Architect David Chipperfield releases new images of £100m scheme as last objection dismissed
Stockholm has emphatically cleared the way for David Chipperfield’s £100m Nobel Centre to be built on the city’s waterfront.
The Stockholm County Administrative Board has granted detailed planning approval for the controversial scheme and at the same time dismissed all remaining appeals against it.
The project, which Chipperfield won in an international competition in 2014 and which is being led by the practice’s Berlin-based managing director Christoph Felger, has divided opinion in Sweden.
The country’s king described the brass-clad cultural centre as “very domineering”. Opponents criticised its location on a delicate site requiring the demolition of a number of historic harbourside buildings.
But the city authorities gave outline permission a year ago, since when the practice has been working up the proposals.
Lars Heikensten, executive director of the Nobel Foundation, said they were “very pleased” with this week’s approval.

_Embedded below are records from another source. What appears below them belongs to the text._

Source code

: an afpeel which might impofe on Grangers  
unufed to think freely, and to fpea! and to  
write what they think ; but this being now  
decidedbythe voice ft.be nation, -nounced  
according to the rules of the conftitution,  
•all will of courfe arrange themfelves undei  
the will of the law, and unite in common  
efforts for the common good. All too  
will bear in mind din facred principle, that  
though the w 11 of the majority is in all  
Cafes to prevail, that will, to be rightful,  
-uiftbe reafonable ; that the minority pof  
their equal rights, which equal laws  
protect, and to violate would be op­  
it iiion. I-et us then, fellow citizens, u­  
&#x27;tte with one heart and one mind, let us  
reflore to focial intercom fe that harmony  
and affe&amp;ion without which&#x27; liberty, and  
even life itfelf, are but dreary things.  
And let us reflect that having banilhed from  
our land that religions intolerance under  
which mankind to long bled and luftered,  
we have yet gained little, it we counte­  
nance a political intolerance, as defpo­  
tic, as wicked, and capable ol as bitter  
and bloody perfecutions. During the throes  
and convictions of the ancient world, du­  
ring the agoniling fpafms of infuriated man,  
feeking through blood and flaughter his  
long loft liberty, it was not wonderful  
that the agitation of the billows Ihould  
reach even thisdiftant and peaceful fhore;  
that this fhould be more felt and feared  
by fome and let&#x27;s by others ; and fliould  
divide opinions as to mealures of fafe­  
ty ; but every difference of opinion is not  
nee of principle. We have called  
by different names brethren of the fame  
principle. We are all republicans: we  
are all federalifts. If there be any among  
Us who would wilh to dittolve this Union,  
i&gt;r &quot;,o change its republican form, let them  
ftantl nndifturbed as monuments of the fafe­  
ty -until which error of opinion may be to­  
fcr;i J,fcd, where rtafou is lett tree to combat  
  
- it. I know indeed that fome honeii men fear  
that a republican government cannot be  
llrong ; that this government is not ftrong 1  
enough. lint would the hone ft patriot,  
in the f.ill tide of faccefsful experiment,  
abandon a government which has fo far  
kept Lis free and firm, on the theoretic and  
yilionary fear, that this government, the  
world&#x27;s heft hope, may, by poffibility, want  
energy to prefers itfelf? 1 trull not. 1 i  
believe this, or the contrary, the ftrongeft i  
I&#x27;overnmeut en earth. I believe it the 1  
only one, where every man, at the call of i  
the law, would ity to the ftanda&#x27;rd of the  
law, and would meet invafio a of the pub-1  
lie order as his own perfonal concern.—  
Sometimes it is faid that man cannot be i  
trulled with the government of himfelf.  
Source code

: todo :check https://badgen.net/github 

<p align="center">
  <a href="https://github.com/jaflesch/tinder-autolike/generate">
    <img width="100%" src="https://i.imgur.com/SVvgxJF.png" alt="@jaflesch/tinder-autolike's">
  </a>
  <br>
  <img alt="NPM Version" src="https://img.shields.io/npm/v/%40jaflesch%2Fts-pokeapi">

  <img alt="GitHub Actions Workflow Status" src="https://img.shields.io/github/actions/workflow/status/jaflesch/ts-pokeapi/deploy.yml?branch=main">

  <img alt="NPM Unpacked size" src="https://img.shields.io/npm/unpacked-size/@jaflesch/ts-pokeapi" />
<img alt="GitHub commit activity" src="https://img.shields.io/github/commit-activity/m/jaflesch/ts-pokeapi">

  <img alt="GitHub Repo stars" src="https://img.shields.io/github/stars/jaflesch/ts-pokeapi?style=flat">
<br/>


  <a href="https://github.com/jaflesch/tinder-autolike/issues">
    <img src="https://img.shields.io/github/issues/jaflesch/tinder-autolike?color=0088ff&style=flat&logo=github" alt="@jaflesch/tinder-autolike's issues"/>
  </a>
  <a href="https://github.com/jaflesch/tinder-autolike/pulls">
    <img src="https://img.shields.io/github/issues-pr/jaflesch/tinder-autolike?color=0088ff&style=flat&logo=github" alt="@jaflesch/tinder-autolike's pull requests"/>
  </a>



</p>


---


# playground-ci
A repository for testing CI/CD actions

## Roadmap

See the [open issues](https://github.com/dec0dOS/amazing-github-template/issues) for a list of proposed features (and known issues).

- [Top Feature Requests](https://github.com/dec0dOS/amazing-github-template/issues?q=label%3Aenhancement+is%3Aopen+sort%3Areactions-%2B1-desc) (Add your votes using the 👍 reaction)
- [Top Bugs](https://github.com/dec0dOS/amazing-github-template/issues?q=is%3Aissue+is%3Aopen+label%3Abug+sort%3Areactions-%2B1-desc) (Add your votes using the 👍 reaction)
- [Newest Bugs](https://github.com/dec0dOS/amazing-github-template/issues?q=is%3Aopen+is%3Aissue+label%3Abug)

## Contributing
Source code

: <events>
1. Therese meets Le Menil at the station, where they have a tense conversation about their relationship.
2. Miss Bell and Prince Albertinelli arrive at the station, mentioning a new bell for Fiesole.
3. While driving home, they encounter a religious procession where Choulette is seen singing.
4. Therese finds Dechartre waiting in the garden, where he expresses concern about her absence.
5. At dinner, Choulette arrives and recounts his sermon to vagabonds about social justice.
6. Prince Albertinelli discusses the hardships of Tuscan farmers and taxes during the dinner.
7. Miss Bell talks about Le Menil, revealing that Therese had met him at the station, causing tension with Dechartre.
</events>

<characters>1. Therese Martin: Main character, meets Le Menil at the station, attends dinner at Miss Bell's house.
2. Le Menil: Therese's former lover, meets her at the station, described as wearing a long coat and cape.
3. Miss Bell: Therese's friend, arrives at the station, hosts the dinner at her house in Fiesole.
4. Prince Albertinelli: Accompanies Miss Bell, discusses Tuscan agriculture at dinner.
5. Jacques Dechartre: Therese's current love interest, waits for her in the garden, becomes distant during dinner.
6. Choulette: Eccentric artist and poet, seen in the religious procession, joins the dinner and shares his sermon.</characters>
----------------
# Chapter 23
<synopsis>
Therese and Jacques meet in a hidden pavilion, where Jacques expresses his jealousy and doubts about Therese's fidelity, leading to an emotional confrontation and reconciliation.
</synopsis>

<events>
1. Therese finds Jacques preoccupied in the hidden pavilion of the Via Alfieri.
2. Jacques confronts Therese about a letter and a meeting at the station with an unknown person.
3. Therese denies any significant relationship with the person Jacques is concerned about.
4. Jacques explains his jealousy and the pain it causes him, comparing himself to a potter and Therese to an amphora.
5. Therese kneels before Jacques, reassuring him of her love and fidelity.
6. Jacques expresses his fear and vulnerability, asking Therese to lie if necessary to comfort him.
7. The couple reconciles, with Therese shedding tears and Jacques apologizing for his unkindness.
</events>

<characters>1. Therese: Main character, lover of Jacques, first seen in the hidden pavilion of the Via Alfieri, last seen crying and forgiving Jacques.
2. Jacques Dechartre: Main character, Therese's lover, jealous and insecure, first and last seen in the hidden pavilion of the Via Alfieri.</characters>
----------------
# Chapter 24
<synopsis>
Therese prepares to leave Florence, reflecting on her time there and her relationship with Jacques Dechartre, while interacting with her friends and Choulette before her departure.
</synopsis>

“By constructing the Nobel Centre, we are creating the home of the Nobel Prize in Stockholm – an intellectual living room with broad public activities including school programmes, scientific conferences, meetings and events,” he said.
“In an era when facts are being challenged, when populism and nationalism are flourishing, the Nobel Prize has a unique opportunity to draw attention to science, knowledge, humanism and peace.”